The next day, we rose early to meet our guide, Okie Jones, for the Hoodoo Via Ferrata (or “iron road”). It’s one of several guided climbing routes around the property that uses a system of cables and ladder rungs originally developed in the Italian Alps, allowing even novice climbers to scale sheer rock formations. My husband, Will, is adventurous but hates heights, so his decision to join me was last-minute. Over the next few hours, we clipped our equipment onto the strategically placed cables, crossed a suspension bridge stretched over a 600-foot-deep gorge (my favorite part) and enjoyed near-aerial views of the dramatic landscape. I loved the thrill, but more than that, I loved watching my husband do something he swore he never would.
We finished mid-morning and decided to take it easy for the rest of the day. An alfresco lunch followed by lounging at Amangiri’s expansive pool built around a sculptural rock formation was just the right contrast to our adrenaline-filled morning. The service, views and facilities are top-notch, so it’s easy to see why this property draws celebrities from Lady Gaga and Justin Bieber to Scarlett Johansson and Kylie Jenner. In fact, we spotted a celebrity strolling around the pool (naming names is gauche, so I’m keeping it to myself).
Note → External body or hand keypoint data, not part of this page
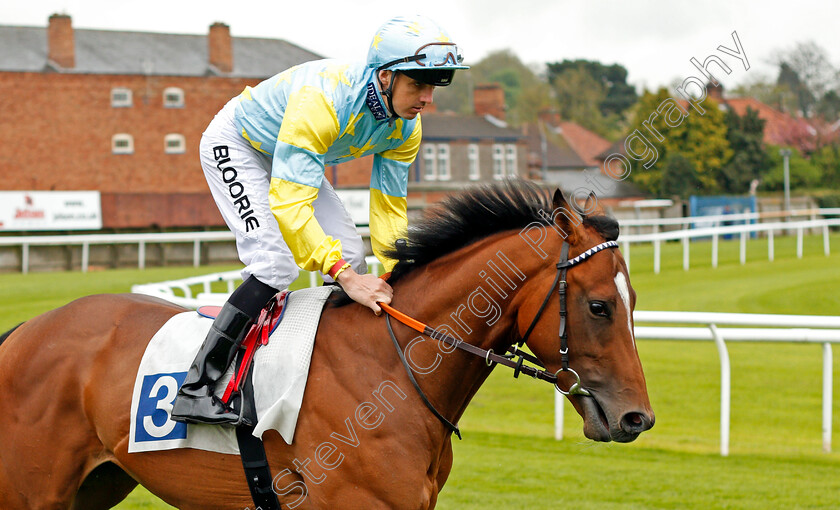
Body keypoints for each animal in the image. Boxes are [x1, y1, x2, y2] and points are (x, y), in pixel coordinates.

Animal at [0, 181, 652, 508]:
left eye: (634, 301)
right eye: (599, 305)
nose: (637, 418)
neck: (393, 370)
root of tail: (25, 331)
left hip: (94, 486)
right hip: (33, 492)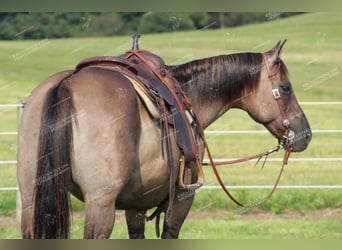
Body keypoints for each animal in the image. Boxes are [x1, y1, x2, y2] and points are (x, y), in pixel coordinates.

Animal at [17, 39, 312, 238]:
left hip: (32, 197)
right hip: (100, 204)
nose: (306, 134)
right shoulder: (182, 196)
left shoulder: (135, 204)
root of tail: (66, 84)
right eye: (285, 87)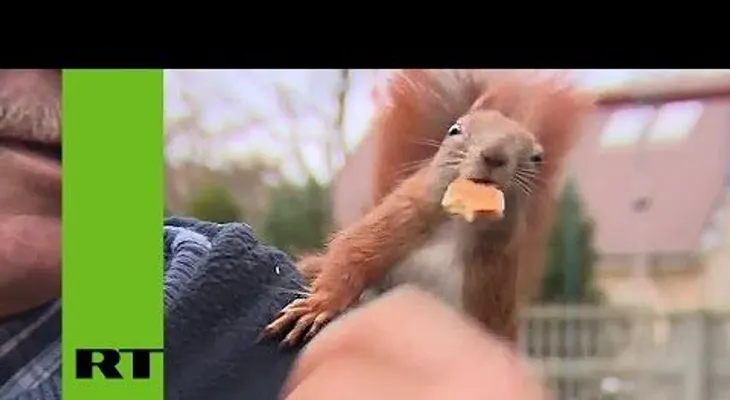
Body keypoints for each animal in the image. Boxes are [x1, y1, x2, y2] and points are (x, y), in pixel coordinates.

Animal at [263, 69, 594, 347]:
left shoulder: (493, 276)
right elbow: (352, 252)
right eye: (455, 130)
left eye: (537, 158)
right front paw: (320, 305)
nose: (494, 155)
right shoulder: (402, 215)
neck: (460, 225)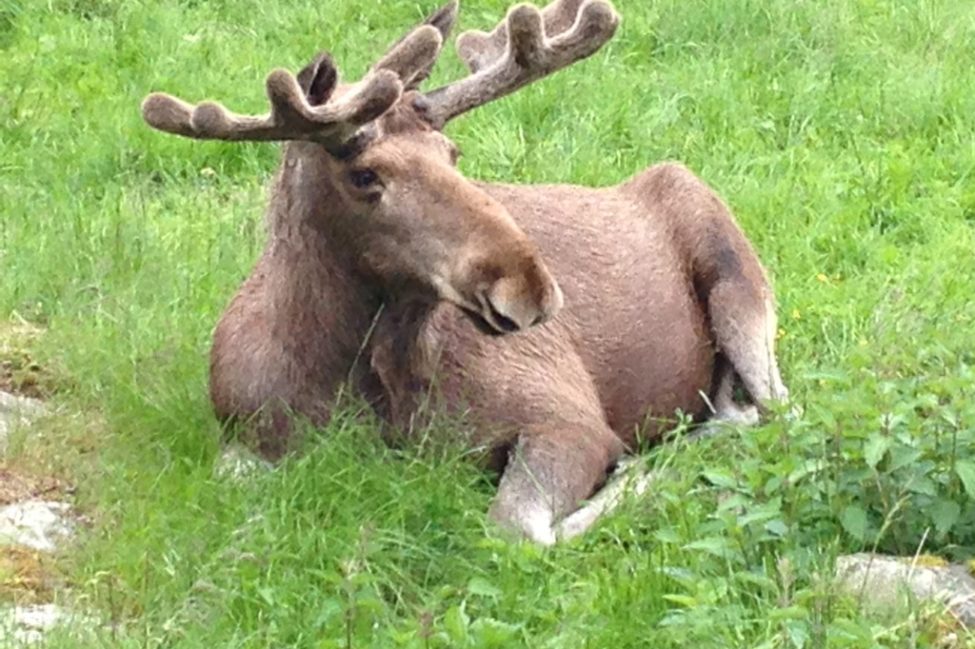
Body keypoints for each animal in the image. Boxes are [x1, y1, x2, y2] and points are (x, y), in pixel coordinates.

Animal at [140, 0, 788, 545]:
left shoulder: (572, 419)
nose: (531, 286)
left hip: (738, 283)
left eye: (452, 155)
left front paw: (640, 473)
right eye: (365, 175)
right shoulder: (239, 436)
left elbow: (515, 527)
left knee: (776, 411)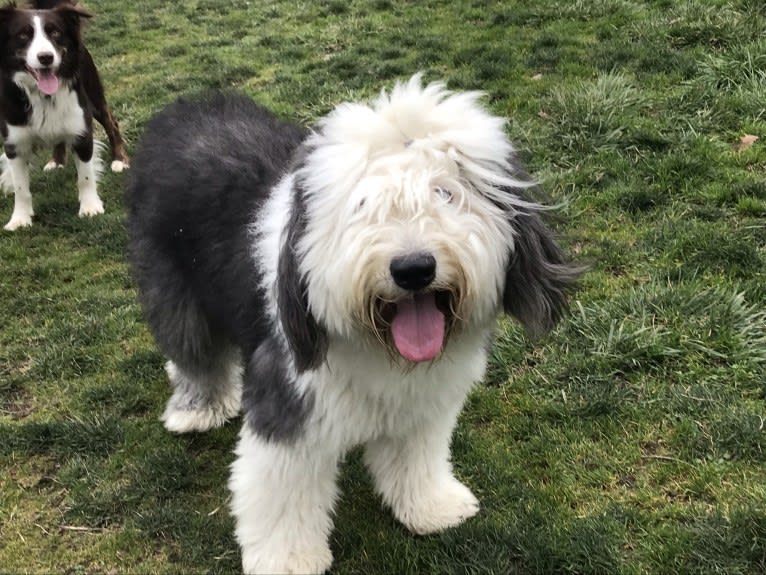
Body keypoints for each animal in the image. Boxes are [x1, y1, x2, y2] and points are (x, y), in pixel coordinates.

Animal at [0, 2, 129, 232]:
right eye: (23, 34)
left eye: (55, 32)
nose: (46, 57)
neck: (42, 96)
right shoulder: (14, 143)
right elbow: (20, 187)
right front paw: (20, 219)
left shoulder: (82, 132)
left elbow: (85, 177)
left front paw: (90, 207)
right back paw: (56, 161)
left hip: (95, 98)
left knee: (112, 124)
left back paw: (119, 160)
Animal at [127, 77, 584, 575]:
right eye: (363, 204)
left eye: (445, 193)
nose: (413, 268)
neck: (380, 348)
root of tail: (183, 110)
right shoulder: (291, 405)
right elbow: (283, 495)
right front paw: (287, 559)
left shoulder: (422, 407)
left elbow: (416, 459)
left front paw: (432, 507)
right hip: (174, 288)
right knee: (194, 352)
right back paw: (196, 409)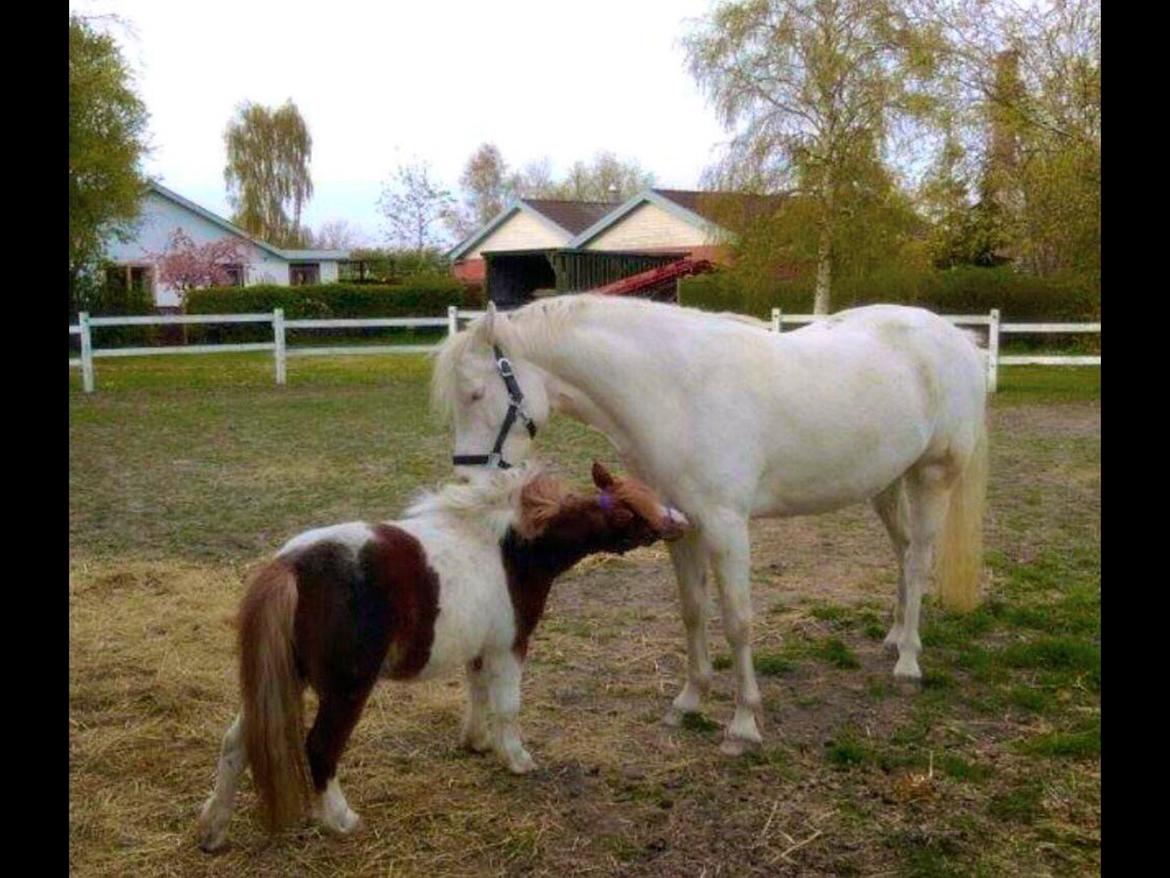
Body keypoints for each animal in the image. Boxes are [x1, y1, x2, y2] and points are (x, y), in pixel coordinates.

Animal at [193, 461, 683, 852]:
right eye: (632, 507)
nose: (680, 521)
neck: (512, 550)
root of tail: (291, 565)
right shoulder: (509, 647)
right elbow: (507, 706)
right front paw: (516, 758)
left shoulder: (480, 649)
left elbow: (477, 695)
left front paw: (476, 742)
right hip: (345, 690)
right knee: (321, 747)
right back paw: (341, 820)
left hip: (283, 680)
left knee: (236, 743)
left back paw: (213, 829)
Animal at [435, 296, 992, 758]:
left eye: (476, 393)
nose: (468, 482)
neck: (676, 391)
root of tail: (957, 338)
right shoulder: (679, 525)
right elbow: (693, 612)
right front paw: (689, 701)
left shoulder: (727, 527)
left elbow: (738, 621)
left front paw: (744, 724)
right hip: (886, 483)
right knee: (903, 553)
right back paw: (895, 636)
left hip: (932, 477)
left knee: (918, 561)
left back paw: (909, 662)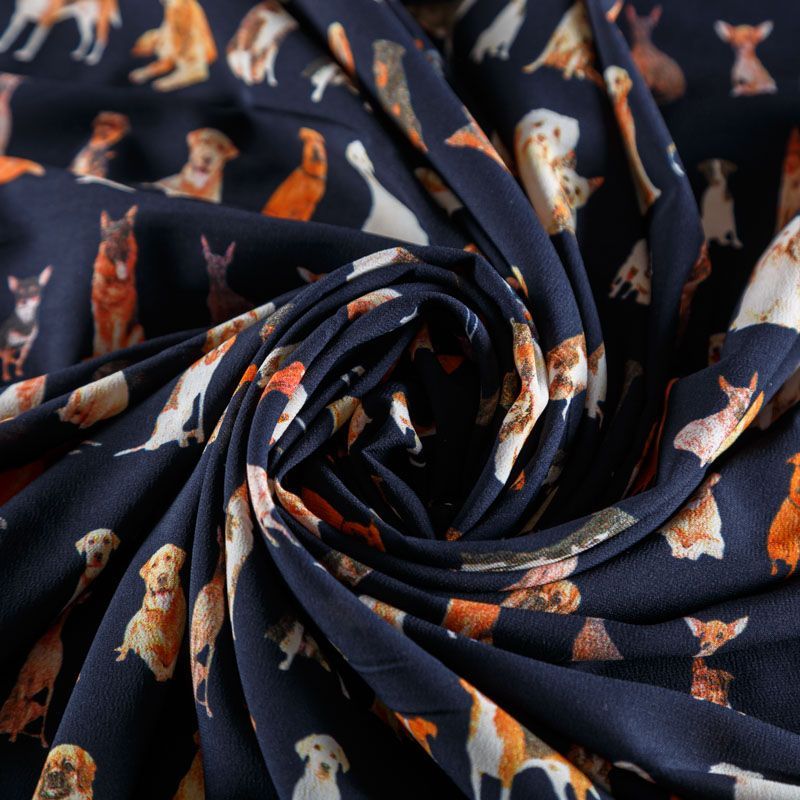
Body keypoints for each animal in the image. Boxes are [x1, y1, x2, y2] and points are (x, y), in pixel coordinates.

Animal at [91, 205, 144, 357]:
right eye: (110, 237)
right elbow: (99, 347)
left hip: (138, 329)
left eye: (125, 234)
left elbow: (117, 347)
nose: (121, 254)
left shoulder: (120, 322)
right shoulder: (98, 321)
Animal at [115, 543, 187, 681]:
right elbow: (156, 663)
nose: (162, 578)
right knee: (126, 647)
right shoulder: (147, 647)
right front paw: (161, 675)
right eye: (153, 565)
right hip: (130, 630)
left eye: (169, 557)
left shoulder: (174, 647)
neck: (163, 613)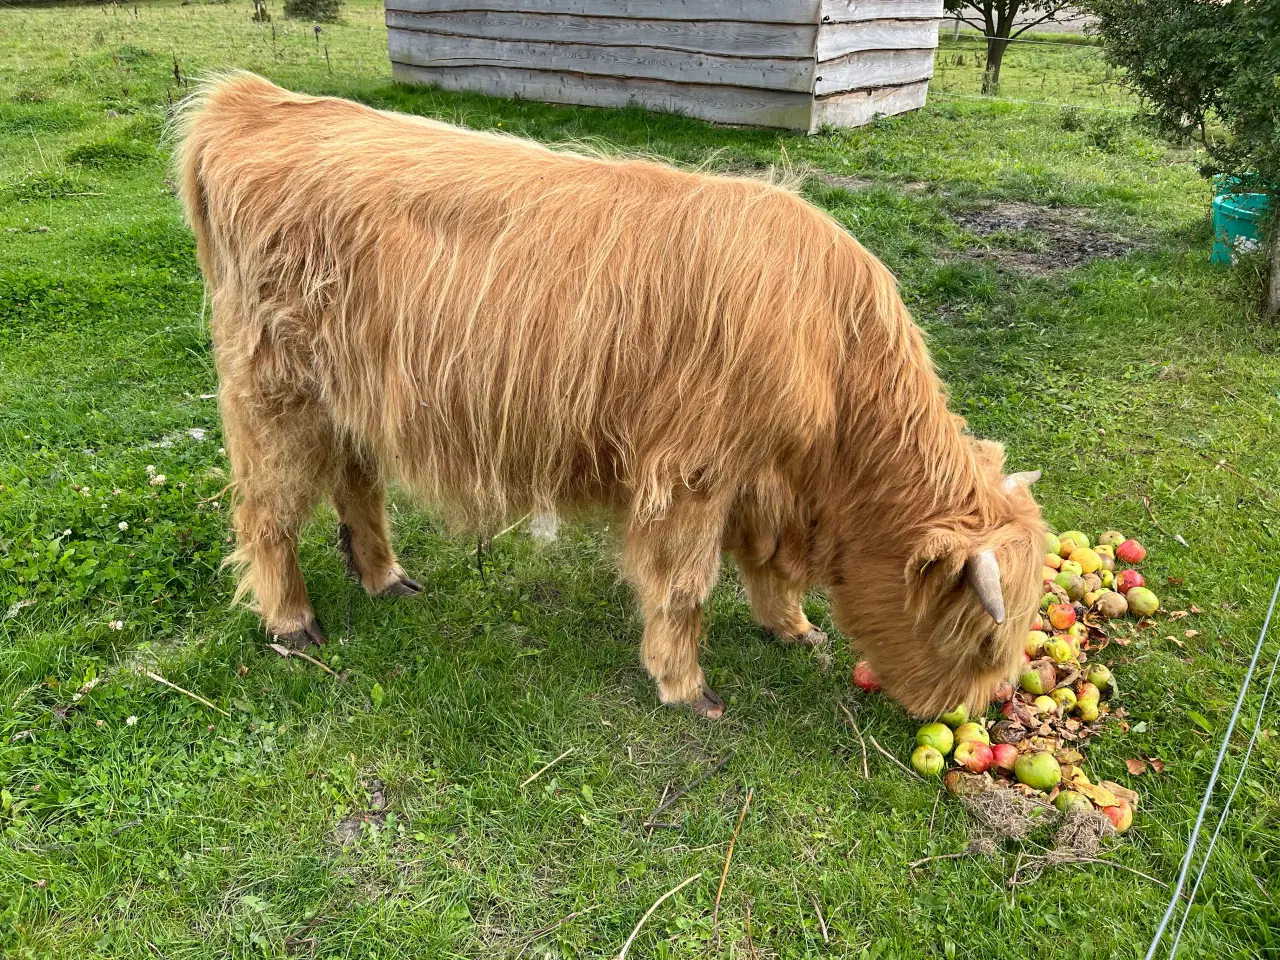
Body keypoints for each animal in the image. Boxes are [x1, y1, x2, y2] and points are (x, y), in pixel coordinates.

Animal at [177, 73, 1039, 721]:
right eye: (981, 642)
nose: (968, 712)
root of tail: (252, 100)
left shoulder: (759, 477)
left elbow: (766, 567)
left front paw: (792, 627)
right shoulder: (692, 471)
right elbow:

On our last evening, we watched the sky turn painterly shades of pink, violet, orange and red before heading to Amangiri’s restaurant. Though tempting a la carte options abound, we opted for the nightly four-course tasting menu with each option inspired by a different Native American tribe. Navajo fry bread, Maricopa-inspired glazed duck and elk tenderloin based on the Apache tribe’s famous hunting skills were exquisite and nuanced in both flavor and presentation. Back at our luxe pavilion, we lit the fire pit and witnessed a meteor shower light up the pitch-black night sky punctuated by glittering stars. I wished the night could go on and on, but it reminded me of how fleeting our time is anywhere, and yet this landscape endures. Dust in the wind, indeed.
Some guests arrive by helicopter, using the on-property helipad. You can enjoy a picturesque four-plus hour drive from either Phoenix or Las Vegas. By far the most convenient and economical option is to fly to Page, Arizona’s small airport via regional carrier Contour Airlines. The hotel will send a private vehicle for the 25-minute drive to the resort.